Nevertheless, it was an impressive recovery for a sophomore who was struggling mightily on the mound in a state championship game.
“Chad was great,” said Casparius, the Gatorade Connecticut Player of the Year. Casparius, who will pitch at the University of North Carolina next year unless his position in next week’s MLB draft is too good to turn down, pitched a complete game against Ridgefield in the semifinals on Wednesday. He was unavailable to pitch today.
“We just wanted Chad to keep us in the game,” Casparius added. “But he couldn’t have done any better than he did. And that was a clutch at-bat, too. What a shot.”
After giving up a pair of one-out singles to Amity in the bottom of the fifth, Knight saw McFarland heading to the mound again. The conversation was similar to the one they had an inning earlier, with the same result. McFarland did nothing. And Knight retired nine of the final 10 batters he faced, allowing only Colin Beaulieu’s bunt single in the seventh.
“Coach told me to just keep doing what I had been doing all year,” Knight said. “Having the two-run lead was a confidence booster and I just took a deep breath and was ready to go.”
The Wreckers added two runs in the top of the seventh. After Drbal’s second hit, Casparius lined a run-scoring double to right-center for the fourth run. Two batters later Max Popken delivered an RBI single that knocked Scheps out of the game.
The celebration, resembling the 1986 Mets’ pile-on at Shea Stadium, then took place after Knight got Teddy Hague to line to centerfield for the final out.
“After you look at the teams we beat in the tournament, there is no question that we are the number one team in the state,” McFarland said. The Wreckers beat top seven seeds in their final four games.
The win ended one of the most impressive baseball streaks in state history. Amity, which defeated Staples, 4-0 back, on April 15, had won 10 games in a row and went into the game confident the title streak would reach five.

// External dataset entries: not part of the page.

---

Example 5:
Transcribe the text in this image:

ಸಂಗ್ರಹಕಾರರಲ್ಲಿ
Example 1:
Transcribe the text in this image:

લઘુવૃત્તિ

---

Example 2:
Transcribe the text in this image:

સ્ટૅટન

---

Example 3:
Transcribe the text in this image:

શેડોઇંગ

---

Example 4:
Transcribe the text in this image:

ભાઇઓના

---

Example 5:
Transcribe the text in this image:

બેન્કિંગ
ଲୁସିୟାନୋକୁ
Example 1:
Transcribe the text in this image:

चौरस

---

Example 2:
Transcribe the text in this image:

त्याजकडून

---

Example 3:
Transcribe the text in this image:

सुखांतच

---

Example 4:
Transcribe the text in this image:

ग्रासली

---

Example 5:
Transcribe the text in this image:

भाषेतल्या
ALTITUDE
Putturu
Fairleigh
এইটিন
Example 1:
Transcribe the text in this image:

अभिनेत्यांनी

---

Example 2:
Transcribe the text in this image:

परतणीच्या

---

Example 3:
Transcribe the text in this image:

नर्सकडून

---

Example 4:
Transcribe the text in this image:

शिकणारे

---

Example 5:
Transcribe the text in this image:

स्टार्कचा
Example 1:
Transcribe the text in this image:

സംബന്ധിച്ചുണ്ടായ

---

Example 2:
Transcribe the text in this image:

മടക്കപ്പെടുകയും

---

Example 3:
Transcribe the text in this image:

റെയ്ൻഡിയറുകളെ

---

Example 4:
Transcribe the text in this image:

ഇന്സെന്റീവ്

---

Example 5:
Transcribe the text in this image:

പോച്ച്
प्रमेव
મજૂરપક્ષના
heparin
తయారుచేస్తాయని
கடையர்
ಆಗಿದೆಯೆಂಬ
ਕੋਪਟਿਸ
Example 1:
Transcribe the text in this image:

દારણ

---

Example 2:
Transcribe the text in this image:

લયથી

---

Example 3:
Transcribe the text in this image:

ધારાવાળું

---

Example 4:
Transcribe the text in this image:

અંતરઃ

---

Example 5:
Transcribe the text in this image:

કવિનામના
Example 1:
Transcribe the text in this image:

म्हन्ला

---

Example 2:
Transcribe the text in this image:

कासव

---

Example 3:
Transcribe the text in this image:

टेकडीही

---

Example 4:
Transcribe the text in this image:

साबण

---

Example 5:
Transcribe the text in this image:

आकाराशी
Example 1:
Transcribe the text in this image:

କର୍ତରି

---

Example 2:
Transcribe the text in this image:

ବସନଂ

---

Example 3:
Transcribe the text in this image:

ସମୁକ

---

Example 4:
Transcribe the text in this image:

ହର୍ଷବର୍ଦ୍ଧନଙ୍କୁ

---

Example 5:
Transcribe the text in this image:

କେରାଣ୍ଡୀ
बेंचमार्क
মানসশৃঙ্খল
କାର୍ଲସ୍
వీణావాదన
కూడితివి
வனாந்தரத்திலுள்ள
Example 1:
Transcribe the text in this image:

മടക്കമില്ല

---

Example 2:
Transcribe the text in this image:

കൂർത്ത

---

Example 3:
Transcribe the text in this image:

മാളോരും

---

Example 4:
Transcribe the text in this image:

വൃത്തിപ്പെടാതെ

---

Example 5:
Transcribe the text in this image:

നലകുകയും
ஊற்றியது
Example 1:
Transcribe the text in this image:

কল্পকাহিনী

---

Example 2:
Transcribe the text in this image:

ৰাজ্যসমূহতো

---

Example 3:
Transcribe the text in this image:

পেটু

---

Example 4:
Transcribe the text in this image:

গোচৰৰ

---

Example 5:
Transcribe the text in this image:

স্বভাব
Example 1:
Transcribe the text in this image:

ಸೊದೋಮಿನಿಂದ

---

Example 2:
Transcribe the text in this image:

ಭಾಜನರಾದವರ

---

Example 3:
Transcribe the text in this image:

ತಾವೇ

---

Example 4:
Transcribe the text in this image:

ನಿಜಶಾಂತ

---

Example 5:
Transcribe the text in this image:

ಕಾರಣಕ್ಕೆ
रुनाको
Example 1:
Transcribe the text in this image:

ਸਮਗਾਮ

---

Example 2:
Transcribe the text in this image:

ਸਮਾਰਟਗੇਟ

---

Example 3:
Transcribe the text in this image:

But Knight — with a little assist from his coach — made sure it wasn’t going to happen.
“I’m speechless right now,” Knight said. “We wanted to win this so bad, and we wanted to do it against Amity. It’s the best feeling in the world.”

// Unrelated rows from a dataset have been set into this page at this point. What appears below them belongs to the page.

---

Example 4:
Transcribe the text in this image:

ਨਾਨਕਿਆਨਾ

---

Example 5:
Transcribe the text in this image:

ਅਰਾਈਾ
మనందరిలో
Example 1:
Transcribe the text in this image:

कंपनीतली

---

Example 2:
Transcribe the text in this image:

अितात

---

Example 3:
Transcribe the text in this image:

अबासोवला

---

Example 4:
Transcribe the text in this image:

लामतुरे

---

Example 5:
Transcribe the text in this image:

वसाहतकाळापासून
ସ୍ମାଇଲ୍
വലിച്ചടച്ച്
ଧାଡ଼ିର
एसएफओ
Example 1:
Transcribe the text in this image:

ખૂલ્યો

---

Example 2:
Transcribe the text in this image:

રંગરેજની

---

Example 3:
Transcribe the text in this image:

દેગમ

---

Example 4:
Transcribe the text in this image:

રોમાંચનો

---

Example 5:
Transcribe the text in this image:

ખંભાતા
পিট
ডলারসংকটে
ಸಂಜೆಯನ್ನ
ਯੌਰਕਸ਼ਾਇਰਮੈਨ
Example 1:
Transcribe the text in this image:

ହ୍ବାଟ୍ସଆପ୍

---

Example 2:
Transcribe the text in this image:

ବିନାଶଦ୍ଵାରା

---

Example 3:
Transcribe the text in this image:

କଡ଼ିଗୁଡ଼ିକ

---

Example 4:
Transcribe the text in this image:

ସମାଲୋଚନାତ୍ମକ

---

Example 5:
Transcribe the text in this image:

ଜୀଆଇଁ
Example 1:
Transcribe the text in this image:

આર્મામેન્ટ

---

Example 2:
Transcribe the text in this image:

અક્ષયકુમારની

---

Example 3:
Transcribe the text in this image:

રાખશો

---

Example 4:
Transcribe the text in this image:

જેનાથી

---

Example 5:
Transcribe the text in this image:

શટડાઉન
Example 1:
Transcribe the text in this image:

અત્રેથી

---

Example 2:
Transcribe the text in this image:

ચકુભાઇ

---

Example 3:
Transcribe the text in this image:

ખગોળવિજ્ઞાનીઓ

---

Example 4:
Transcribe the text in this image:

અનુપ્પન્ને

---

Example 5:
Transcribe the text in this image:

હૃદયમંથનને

NOTES: Staples was the highest seed the Spartans faced in the tournament, beating 32, 17, 25 and 20 before Saturday. After beating No. 22 Cheshire, Staples knocked off No. 6 Wilton, No. 3 Westhill and 7 Ridgefield before the final. … Staples was making its fourth appearance in a state championship game. The Wreckers won in 2001 and were runners-up in 1979 and 2015.